| RECORDS FOR PROCESSING |
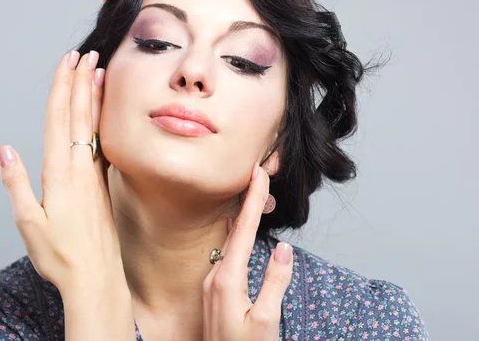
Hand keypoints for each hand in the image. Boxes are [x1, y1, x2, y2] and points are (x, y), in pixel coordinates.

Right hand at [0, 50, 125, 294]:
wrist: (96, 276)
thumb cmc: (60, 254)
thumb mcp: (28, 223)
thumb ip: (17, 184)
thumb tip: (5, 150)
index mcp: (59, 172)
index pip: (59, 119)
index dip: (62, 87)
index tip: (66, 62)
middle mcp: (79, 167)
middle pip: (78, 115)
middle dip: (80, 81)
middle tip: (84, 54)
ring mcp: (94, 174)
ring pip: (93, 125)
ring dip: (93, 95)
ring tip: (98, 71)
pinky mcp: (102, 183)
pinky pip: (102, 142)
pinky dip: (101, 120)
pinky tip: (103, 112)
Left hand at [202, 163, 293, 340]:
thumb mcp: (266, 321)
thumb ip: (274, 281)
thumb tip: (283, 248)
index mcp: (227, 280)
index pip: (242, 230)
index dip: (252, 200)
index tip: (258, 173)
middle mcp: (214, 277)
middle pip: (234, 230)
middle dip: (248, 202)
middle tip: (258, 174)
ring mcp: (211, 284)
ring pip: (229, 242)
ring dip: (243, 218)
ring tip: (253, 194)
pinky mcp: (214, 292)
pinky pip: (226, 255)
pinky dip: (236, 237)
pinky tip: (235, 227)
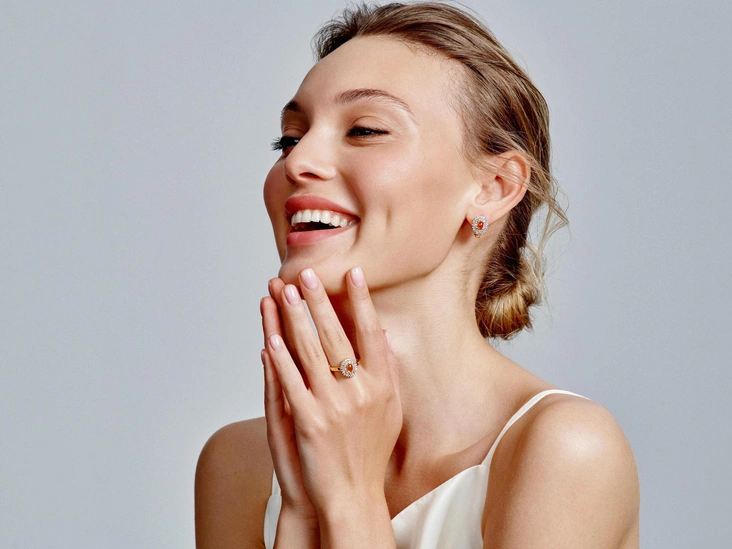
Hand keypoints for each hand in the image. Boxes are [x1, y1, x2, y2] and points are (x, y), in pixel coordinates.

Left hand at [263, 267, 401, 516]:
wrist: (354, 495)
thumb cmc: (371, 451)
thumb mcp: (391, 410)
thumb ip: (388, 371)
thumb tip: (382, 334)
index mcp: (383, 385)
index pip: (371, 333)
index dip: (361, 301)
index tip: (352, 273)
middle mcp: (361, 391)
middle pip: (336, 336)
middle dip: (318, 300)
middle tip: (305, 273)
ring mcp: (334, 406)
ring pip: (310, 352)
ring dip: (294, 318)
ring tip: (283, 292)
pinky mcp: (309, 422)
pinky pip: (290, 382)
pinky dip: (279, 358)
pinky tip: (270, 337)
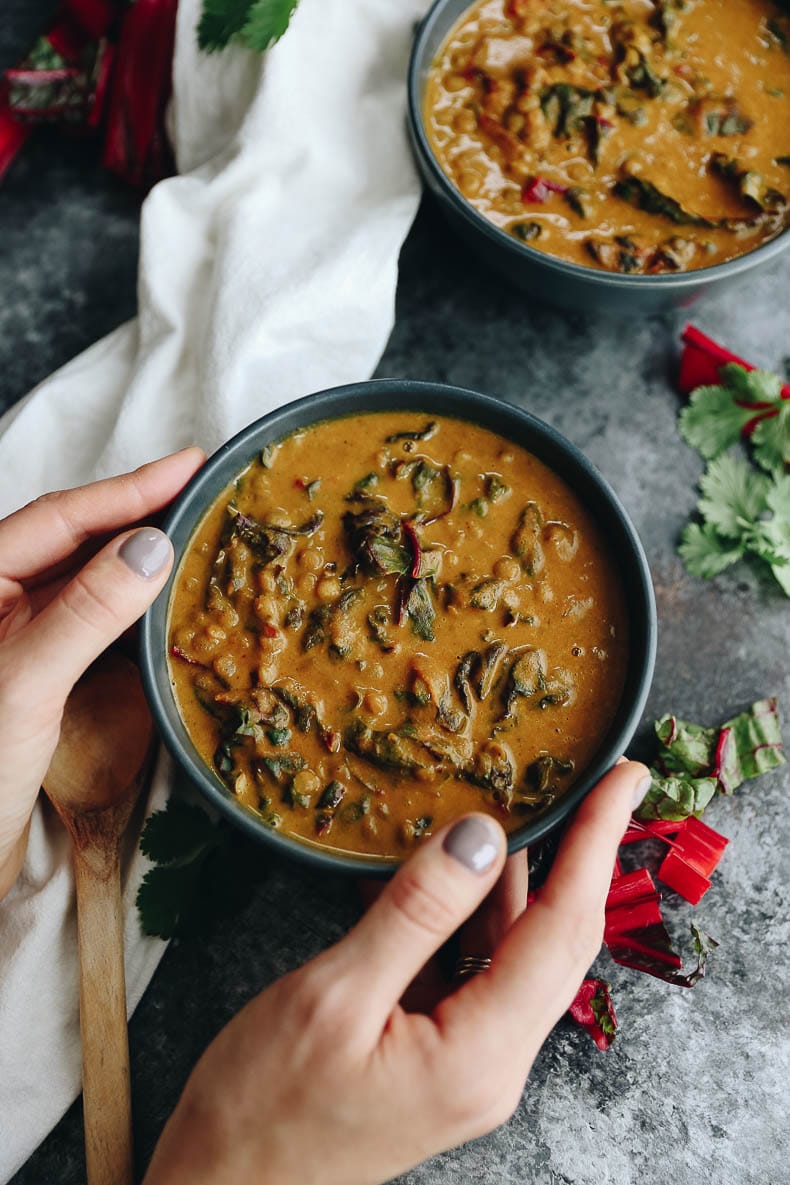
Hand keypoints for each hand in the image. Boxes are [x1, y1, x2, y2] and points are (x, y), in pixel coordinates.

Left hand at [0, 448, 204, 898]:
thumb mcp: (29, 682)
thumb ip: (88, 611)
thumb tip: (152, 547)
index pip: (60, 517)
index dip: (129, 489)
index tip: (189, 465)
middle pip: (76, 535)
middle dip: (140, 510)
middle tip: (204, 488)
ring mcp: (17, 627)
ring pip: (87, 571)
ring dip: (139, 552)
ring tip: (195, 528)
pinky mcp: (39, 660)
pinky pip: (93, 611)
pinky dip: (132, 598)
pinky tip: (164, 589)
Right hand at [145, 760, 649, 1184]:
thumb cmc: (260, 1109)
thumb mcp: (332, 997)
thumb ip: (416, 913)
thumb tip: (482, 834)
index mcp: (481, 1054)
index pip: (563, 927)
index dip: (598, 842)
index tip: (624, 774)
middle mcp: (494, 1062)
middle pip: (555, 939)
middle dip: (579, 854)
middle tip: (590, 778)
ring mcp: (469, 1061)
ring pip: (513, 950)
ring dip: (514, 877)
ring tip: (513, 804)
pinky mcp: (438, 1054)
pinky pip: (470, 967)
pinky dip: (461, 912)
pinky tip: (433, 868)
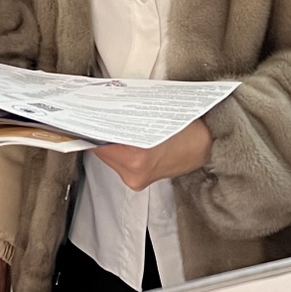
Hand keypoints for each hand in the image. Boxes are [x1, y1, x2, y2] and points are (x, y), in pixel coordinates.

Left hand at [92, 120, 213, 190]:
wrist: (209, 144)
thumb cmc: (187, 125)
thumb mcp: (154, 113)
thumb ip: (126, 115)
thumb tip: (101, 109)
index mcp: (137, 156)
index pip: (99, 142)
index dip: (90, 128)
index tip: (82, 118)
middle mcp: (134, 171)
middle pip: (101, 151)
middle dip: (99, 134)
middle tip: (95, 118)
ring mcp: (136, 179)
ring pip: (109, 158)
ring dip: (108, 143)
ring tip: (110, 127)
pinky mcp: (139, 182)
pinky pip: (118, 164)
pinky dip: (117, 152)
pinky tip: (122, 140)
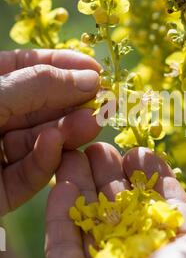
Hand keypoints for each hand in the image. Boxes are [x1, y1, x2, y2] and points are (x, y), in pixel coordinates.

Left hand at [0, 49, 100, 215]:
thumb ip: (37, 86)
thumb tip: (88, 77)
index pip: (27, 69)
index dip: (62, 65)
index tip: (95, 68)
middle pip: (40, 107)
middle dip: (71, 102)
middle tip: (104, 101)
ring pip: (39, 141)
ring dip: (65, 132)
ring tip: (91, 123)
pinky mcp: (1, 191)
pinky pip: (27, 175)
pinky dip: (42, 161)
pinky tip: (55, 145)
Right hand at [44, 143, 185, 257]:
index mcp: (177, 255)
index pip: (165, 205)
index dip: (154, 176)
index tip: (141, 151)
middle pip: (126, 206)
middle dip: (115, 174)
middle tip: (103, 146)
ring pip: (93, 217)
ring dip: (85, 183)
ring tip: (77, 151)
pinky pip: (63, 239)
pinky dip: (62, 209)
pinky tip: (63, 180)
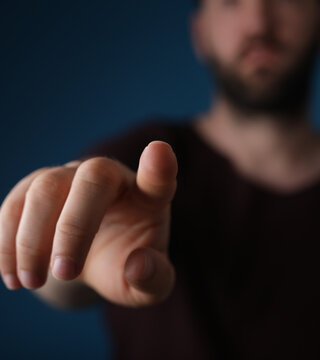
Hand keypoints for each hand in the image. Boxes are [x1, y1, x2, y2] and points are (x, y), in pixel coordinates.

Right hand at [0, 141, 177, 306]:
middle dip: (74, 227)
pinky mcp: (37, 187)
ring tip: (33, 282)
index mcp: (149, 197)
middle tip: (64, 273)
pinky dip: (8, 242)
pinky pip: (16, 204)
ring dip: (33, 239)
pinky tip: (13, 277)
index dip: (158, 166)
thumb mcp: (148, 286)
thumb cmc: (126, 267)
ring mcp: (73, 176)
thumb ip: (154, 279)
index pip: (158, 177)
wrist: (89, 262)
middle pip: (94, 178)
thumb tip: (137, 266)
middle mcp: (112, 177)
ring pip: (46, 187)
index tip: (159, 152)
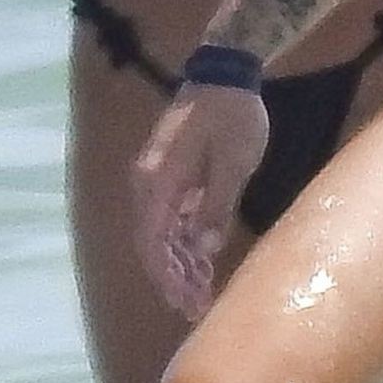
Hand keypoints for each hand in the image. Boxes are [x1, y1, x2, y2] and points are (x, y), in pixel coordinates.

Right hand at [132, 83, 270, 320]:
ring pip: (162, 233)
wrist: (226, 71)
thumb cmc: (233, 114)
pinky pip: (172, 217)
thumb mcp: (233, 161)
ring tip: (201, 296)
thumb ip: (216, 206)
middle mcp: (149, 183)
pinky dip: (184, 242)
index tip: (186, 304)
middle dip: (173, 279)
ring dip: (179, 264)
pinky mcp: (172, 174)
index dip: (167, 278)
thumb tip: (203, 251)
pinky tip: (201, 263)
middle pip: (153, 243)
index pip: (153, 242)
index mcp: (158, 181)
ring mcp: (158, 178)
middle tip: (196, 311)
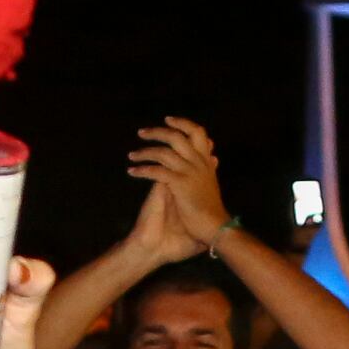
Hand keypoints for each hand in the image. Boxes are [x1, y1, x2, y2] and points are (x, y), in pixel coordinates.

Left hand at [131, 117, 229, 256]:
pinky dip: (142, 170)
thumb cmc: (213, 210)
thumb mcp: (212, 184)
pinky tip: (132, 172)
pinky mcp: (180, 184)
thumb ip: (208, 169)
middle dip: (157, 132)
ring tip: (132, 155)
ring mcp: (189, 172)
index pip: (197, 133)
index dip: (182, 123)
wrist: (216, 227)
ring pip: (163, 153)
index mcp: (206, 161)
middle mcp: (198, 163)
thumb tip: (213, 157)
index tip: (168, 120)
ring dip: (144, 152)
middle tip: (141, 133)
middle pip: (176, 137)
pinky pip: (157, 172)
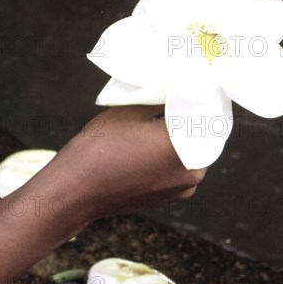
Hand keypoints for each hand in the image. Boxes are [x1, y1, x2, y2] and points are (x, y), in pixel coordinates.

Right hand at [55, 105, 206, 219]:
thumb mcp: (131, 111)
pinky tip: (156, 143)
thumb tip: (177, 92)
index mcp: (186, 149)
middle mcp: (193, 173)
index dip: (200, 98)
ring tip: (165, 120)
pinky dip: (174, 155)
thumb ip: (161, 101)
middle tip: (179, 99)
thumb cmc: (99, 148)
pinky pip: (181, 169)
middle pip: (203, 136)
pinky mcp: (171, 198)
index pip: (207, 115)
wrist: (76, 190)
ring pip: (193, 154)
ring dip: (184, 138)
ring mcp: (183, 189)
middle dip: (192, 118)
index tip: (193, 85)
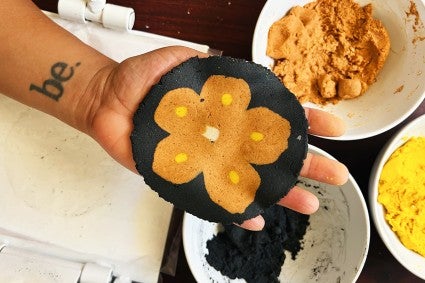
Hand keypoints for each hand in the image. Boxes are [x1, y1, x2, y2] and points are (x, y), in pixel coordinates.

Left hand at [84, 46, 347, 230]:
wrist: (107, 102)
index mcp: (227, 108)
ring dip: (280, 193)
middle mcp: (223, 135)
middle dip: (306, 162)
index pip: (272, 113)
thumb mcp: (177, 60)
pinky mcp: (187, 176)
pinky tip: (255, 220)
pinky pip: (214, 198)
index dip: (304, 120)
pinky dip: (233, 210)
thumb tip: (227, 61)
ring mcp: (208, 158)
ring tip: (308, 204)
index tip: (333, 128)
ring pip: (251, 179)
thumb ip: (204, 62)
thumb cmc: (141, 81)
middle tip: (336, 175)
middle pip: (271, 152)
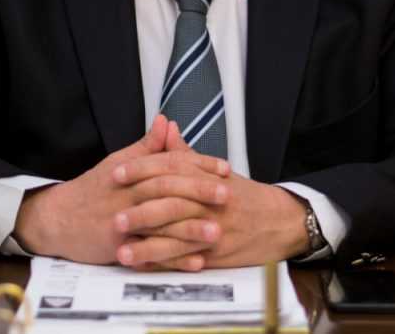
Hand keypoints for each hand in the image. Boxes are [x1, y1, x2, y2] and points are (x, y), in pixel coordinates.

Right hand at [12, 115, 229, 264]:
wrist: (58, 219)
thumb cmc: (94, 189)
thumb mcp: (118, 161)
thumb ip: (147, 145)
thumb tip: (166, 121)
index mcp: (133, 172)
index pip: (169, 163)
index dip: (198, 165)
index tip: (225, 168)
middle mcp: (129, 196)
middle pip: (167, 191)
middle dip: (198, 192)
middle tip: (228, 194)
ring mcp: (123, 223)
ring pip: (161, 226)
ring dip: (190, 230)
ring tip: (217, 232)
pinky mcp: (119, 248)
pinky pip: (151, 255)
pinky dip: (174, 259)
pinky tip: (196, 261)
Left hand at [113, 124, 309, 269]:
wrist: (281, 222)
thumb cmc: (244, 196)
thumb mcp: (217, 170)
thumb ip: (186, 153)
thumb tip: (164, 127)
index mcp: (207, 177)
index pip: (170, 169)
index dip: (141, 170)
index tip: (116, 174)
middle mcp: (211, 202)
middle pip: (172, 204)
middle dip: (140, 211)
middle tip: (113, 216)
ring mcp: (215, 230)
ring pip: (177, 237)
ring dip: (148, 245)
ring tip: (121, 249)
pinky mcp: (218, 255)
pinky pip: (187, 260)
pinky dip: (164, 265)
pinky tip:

| TO DO |
From the records above, quote word for word only the lines beginning at the line that has "wrist: (209, 144)" and stopping after the line that has "index tip: (186, 304)". Omit the pictures.

| YOUR SOLUTION |
wrist: (209, 144)
thumb cmc: (187, 125)
thumb mcp: (154, 113)
thumb ip: (126, 115)
thumb tip: (101, 109)
index mcp: (137, 156)
index pip: (99, 142)
index dip: (90, 128)
index tip: (82, 118)
middle mcp: (134, 171)
middle pip: (101, 151)
middle dip: (99, 134)
middle tip: (95, 118)
ring mcp: (136, 179)
ring pip: (109, 158)
ring dip: (108, 143)
ring tip: (110, 127)
pinky mcp: (139, 182)
pinky pip: (118, 164)
pinky dip: (117, 152)
pinky tip: (122, 140)
Hand keypoints for each hand in the image. Boxes are [x1, y1, x2, y2] and points are (x, y), in pixel coordinates.

Left hand at [0, 49, 100, 215]:
thumb ip: (37, 86)
thumb tip: (88, 77)
index pip: (27, 69)
index dip: (62, 65)
index tip: (95, 68)
middle pip: (40, 107)
middle dip: (71, 102)
middle tip: (104, 101)
ring pip: (39, 141)
ring dip: (65, 132)
ring tip: (91, 123)
pinky mcp: (1, 191)
pinky pip: (27, 175)
pinky dip: (42, 161)
pinky tip: (55, 145)
Right hand at [44, 143, 185, 257]:
index mcp: (177, 255)
index pip: (165, 205)
index dip: (154, 176)
index tip: (141, 151)
middle pip: (126, 206)
middle dip: (115, 174)
middle tip: (103, 146)
ring pip: (93, 217)
ring dip: (85, 183)
ring tip: (77, 151)
pinky pip: (63, 239)
pinky dip: (62, 209)
pinky tip: (63, 180)
Hand keypoints for each hand in the image. Boxes are [x1, y1, x2, y2] and points are (x, y), in pixel coordinates.

Right hand at [0, 141, 177, 306]:
middle dip: (74, 227)
pinky mcp: (37, 187)
ring tip: (33, 282)
index mcp: (149, 197)
middle tip: (64, 273)
pinky dip: (8, 242)
pinky pip: (16, 204)
ring dip: (33, 239)
pinky tip: (13, 277)
index dip: (158, 166)
thumb mcp: (148, 286)
thumb cmc: (126, 267)
ring mcp: (73, 176)
thumb ip: (154, 279)
index pip: (158, 177)
wrist: (89, 262)
middle pip: (94, 178)
thumb tip: (137, 266)
middle mcp: (112, 177)
ring pip: (46, 187)
index tip: (159, 152)
Hand keypoints for each hand in the image. Boxes are [x1, y1, x2, y2] and points are (x, y), in pixel coordinates.

Right hand at [132, 83, 270, 320]:
ring pip: (162, 233)
wrist: (226, 71)
thumb cmc: (233, 114)
pinky pip: (172, 217)
thumb mcp: (233, 161)
ring tip: (201, 296)
thumb ip: (216, 206)
middle mcp: (149, 183)
pinky dip: (184, 242)
index tip: (186, 304)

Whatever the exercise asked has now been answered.